Bad As A Mother

Are you bad as a mother?

5 Ways to Help a New Mom

Being a new mom is HARD, y’all. You do remember what it was like when you had your first child, right? Even though it may have been a long time ago, try to remember what she’s going through. If you’re planning on visiting her anytime soon, here’s a quick refresher how not to be an annoying house guest. Don’t have any kids yourself? Then you definitely need to read this.

New Moms

Be on Time and Leave Promptly:

New moms are tired. If you tell her you will be there by 10 am, you better get your butt over there on time. Why? New moms have to snag time naps and shower times when they can and they have not yet adjusted to the crazy newborn schedule. Imagine that her baby fell asleep, but she is expecting you. She will not sneak in that quick nap because she knows you’re coming. If you arrive at 11:30, you have just cheated her out of 1.5 hours of blissful sleep. See where I am going with this? The same goes for the exit strategy. If you start to see your friend’s eyelids drooping with exhaustion, it’s time to peace out. No matter what she says. Let that woman rest!

Bring Food:

If you have made a date to go over and meet the new baby, you better be bringing some food. No, I’m not talking about the iced coffee and muffin you planned to bring her. I’m talking about food that you prepared for her to use at a later date. Start thinking about muffins in a Ziploc bag that she can throw in her freezer and use as needed. I’m talking about a pre-made meal that she can throw in the microwave and serve for dinner later. If she doesn’t have a meal train started, ask her if she would like one and get it started.

Be Supportive:

Maybe you were that mom who sailed right into breastfeeding without a hitch.  Your baby maybe even slept through the night fairly easily. Maybe you didn’t worry much about germs or infections. All of that is awesome, but this new mom might not be doing the same. You definitely don’t want to minimize her fears or concerns, even if you think she is worrying unnecessarily. Keep these thoughts to yourself. Encourage her and give her time to vent. It’s okay to listen and NOT give advice. If she asks, feel free to share your wisdom about napping with her.

Clean Up:

You know what the best thing anyone ever did for me the first week I was home from the hospital? Clean. My sister walked right into my condo, asked where my cleaning supplies were, and got to work. Now I’m not suggesting you head on over there with your container of Clorox wipes, but picking up a bit and maybe even wiping down a counter or two will go a long way. If don’t feel comfortable with this, find a good cleaning service and buy her a gift card. She can use it whenever she wants. At the very least offer to take out the garbage when you leave.
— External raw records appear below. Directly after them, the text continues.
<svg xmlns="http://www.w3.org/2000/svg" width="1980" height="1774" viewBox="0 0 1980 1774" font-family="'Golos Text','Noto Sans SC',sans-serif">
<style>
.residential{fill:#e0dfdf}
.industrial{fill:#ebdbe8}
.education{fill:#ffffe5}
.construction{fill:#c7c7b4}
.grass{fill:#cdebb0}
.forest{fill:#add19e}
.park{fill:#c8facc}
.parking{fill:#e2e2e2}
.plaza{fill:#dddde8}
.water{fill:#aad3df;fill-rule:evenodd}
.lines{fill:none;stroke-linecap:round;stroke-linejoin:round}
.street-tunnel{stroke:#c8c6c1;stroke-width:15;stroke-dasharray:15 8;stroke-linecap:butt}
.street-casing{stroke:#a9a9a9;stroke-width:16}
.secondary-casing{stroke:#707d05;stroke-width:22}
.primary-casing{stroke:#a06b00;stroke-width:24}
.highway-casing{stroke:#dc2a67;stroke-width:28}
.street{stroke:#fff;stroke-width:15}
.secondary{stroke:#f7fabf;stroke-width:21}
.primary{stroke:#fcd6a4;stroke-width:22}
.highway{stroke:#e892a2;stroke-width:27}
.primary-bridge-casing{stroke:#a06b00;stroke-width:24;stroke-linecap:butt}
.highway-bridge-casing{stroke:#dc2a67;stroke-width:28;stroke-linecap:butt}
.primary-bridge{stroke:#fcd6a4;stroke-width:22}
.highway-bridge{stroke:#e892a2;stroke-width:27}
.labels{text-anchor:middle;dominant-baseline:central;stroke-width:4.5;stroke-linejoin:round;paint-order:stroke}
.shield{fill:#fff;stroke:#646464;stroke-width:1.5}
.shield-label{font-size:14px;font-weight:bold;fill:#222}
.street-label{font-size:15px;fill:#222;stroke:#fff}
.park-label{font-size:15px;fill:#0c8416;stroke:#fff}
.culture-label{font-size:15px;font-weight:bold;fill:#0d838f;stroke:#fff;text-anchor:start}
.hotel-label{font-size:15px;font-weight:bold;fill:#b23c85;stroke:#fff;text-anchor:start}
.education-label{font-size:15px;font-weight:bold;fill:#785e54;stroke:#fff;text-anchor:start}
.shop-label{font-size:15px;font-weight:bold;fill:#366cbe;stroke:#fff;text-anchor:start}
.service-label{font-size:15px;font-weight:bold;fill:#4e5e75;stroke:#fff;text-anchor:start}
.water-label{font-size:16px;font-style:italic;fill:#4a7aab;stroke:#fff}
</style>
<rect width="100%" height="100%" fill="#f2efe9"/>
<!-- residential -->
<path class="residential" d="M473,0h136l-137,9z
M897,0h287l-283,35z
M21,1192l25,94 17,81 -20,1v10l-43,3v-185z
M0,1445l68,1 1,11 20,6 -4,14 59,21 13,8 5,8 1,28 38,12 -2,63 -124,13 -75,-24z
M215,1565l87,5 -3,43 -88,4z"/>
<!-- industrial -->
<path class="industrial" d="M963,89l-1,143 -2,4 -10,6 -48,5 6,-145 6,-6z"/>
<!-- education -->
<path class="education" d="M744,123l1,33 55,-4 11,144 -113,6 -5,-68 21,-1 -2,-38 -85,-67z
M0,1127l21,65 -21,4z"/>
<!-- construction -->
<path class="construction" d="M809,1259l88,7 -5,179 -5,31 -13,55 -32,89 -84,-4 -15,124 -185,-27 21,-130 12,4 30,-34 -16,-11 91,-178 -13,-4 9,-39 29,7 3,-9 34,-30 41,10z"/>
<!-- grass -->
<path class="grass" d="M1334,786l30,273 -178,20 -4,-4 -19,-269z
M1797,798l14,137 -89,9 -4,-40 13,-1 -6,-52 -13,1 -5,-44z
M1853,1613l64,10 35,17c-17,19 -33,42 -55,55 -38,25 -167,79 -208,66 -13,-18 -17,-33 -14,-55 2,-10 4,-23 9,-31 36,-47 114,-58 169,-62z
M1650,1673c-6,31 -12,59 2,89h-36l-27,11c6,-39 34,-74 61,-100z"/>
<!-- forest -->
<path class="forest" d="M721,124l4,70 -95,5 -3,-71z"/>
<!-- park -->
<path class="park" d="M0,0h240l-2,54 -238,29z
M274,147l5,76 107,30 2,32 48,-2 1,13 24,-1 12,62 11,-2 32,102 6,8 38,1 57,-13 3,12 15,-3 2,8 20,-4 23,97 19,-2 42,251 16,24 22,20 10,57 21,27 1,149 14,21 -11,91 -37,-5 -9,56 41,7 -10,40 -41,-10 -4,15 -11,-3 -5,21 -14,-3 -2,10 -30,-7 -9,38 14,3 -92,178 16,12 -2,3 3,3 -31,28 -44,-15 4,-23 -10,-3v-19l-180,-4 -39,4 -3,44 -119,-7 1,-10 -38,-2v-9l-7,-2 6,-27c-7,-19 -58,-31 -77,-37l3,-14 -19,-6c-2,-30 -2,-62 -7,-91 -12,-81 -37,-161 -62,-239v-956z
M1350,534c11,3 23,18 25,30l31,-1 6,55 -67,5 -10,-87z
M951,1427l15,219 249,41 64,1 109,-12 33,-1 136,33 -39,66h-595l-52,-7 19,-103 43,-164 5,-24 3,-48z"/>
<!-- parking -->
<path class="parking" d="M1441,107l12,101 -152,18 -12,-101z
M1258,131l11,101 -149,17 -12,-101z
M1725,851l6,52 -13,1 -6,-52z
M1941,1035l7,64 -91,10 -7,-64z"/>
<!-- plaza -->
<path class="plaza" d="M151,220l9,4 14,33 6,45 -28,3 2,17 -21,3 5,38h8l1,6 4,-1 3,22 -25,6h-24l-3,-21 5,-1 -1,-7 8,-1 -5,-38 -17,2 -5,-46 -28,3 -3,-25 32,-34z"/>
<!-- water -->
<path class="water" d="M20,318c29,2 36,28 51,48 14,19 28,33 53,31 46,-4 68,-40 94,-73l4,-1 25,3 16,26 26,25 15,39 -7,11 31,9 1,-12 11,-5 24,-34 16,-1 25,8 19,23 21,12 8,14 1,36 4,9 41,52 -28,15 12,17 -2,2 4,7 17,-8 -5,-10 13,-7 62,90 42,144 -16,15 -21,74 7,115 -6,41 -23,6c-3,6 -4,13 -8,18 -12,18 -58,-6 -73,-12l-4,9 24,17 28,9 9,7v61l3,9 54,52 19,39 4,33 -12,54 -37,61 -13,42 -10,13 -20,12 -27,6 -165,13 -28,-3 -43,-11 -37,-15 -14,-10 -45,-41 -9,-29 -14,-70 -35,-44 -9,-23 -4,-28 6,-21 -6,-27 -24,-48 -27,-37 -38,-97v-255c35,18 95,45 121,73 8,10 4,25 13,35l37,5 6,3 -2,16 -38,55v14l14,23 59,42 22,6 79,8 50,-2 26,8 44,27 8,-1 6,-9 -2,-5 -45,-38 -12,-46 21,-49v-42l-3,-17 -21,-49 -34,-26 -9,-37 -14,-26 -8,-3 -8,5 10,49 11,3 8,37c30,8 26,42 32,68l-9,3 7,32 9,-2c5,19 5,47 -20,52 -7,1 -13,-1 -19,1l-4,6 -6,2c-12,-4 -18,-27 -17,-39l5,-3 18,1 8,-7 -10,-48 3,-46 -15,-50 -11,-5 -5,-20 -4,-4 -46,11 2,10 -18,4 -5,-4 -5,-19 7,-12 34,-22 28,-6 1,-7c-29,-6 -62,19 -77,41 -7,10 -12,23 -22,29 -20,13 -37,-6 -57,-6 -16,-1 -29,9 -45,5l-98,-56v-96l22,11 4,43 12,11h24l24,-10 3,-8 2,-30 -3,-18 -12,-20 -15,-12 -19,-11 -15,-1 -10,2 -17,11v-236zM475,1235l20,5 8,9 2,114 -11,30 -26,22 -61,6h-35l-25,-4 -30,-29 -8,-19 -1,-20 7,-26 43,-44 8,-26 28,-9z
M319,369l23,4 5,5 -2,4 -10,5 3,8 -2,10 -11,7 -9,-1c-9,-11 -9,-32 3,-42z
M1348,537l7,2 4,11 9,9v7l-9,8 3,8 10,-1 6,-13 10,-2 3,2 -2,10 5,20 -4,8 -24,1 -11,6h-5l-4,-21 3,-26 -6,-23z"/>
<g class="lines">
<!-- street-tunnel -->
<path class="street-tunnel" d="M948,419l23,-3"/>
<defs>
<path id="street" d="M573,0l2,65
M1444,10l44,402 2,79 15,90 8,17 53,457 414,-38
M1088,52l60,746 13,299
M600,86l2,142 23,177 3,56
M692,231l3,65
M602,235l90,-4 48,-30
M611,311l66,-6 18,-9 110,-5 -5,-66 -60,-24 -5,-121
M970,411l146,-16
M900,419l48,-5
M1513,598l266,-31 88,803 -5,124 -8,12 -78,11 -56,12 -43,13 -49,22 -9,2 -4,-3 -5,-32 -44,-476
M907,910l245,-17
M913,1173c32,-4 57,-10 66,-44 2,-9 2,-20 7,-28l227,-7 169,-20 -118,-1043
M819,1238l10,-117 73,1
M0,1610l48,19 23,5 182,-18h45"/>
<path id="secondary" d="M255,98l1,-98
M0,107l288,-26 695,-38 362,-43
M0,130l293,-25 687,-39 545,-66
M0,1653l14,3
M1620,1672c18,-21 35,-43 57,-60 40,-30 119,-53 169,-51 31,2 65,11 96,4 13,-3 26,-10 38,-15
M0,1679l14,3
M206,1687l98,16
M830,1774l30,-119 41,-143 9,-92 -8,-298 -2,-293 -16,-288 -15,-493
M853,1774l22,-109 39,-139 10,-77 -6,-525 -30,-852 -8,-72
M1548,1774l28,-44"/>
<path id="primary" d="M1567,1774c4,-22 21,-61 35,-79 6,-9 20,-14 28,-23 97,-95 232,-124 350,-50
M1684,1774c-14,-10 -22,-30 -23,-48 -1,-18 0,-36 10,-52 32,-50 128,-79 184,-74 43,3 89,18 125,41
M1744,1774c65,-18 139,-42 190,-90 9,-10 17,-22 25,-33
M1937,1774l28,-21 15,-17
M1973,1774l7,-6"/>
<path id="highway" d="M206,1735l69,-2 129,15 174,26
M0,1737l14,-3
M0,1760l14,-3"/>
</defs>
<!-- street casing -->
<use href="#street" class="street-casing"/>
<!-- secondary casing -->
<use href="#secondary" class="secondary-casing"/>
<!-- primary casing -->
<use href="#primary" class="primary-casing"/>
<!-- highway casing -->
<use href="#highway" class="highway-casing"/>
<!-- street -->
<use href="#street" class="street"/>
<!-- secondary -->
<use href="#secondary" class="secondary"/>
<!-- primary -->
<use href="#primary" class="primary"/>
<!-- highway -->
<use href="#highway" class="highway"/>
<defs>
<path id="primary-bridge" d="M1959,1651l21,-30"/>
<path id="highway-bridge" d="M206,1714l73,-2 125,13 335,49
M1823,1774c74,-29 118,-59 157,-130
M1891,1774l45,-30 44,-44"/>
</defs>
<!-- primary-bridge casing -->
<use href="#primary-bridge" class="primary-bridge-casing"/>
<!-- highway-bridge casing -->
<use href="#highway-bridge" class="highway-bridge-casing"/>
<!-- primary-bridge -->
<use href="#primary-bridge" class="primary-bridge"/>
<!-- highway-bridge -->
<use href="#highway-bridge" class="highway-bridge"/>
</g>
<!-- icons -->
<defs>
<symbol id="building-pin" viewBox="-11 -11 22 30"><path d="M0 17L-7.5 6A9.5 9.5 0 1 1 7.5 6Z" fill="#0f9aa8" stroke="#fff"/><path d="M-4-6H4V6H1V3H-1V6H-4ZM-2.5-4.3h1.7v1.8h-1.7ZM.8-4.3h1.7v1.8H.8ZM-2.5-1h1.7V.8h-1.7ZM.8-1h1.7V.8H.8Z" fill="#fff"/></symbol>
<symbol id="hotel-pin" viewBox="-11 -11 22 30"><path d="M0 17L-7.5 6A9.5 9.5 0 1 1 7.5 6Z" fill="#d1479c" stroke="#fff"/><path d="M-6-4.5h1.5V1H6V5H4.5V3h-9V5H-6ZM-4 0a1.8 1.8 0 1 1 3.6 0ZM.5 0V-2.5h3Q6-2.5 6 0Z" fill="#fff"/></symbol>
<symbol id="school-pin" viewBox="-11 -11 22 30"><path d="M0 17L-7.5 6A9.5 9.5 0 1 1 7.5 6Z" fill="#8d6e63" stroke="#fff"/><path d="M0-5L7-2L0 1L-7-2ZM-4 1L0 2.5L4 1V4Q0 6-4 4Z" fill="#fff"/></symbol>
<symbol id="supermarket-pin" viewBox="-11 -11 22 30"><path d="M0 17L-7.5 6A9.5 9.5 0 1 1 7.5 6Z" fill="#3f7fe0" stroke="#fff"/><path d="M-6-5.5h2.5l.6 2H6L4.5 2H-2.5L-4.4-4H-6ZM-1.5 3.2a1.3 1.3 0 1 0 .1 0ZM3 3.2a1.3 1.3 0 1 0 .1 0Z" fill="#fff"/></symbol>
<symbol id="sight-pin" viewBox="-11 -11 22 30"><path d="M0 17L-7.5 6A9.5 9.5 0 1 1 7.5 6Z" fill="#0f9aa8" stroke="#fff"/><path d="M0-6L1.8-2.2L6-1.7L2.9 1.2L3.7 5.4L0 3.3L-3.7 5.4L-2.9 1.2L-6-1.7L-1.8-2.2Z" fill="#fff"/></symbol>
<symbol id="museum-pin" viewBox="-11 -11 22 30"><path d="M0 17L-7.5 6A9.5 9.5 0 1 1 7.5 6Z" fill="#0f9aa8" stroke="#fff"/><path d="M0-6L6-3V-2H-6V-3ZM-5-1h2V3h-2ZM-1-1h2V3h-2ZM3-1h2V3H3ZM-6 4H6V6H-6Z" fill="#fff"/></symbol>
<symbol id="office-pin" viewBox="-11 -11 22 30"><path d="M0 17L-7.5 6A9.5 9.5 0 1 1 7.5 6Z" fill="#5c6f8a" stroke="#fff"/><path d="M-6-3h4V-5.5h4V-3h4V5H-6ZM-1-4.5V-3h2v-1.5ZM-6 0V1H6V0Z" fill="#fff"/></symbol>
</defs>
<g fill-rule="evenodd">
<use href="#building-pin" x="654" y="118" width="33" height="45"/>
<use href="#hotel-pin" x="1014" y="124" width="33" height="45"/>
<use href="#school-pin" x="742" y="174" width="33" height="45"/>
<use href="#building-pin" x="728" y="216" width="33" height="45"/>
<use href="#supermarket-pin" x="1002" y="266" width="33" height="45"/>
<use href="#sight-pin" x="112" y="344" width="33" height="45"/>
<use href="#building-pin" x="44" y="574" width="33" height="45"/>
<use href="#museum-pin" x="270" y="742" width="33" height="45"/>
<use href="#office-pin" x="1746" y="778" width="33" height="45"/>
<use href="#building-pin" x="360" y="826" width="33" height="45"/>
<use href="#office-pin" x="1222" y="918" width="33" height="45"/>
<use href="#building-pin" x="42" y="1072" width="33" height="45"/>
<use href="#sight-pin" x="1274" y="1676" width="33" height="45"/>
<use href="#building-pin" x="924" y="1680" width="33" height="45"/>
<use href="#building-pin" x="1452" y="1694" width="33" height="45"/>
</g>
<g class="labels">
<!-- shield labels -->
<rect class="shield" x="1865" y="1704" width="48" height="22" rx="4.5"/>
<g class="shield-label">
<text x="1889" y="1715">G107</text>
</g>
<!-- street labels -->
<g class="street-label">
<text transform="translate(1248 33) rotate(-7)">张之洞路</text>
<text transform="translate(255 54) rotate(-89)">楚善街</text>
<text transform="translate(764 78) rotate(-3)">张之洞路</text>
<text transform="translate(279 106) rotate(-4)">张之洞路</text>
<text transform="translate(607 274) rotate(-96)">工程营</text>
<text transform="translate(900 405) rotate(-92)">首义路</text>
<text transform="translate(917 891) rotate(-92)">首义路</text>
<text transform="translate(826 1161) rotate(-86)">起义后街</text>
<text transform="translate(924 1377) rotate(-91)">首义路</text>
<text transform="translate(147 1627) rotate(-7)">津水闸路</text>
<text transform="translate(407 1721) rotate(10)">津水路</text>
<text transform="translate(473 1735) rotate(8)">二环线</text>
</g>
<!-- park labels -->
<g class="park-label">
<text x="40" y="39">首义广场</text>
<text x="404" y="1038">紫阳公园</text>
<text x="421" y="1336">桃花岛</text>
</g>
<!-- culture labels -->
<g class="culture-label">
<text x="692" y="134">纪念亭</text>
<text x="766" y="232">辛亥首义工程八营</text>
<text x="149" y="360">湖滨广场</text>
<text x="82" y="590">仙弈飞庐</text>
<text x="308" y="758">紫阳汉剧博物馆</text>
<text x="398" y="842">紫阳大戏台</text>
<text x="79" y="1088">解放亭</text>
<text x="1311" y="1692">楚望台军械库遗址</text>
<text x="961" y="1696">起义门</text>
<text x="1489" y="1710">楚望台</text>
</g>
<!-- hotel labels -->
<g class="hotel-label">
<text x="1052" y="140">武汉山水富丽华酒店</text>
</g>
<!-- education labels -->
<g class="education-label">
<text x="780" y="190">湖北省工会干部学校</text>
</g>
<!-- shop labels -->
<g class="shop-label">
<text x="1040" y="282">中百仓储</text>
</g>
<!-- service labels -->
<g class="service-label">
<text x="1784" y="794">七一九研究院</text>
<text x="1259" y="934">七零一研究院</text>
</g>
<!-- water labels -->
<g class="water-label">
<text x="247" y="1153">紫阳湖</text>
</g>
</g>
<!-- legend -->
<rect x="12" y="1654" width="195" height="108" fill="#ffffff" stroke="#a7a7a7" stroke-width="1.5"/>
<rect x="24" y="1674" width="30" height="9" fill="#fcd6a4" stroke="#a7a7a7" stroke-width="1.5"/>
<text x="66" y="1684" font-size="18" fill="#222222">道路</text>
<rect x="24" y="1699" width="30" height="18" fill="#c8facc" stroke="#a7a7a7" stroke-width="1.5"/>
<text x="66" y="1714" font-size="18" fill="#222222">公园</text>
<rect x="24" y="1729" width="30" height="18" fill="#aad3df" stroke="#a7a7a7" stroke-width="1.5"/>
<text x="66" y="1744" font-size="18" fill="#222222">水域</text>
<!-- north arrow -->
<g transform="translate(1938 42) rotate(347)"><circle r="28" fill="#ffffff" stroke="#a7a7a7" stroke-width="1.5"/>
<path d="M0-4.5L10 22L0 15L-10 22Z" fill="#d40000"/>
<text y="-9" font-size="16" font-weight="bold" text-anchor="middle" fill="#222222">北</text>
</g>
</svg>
Bring a Gift for Her, Not the Baby:

You know how many onesies she has right about now? A million. Resist the urge to buy the baby 15 more outfits and buy something for the new mom. Something that will make her feel special. It could be a candle, a box of chocolates, some pretty soap or a new necklace. Her body has just been through one of the most traumatic experiences in life and she’s getting little, if any, sleep. I can guarantee that a little something to make her feel like herself will be much appreciated. She definitely has enough stuff for the baby. Trust me.

 

New moms are exhausted and hormonal, so cut them some slack. Be kind. Give her a hug and remember that she needs some TLC too!

What are some ways you have helped out a new mom?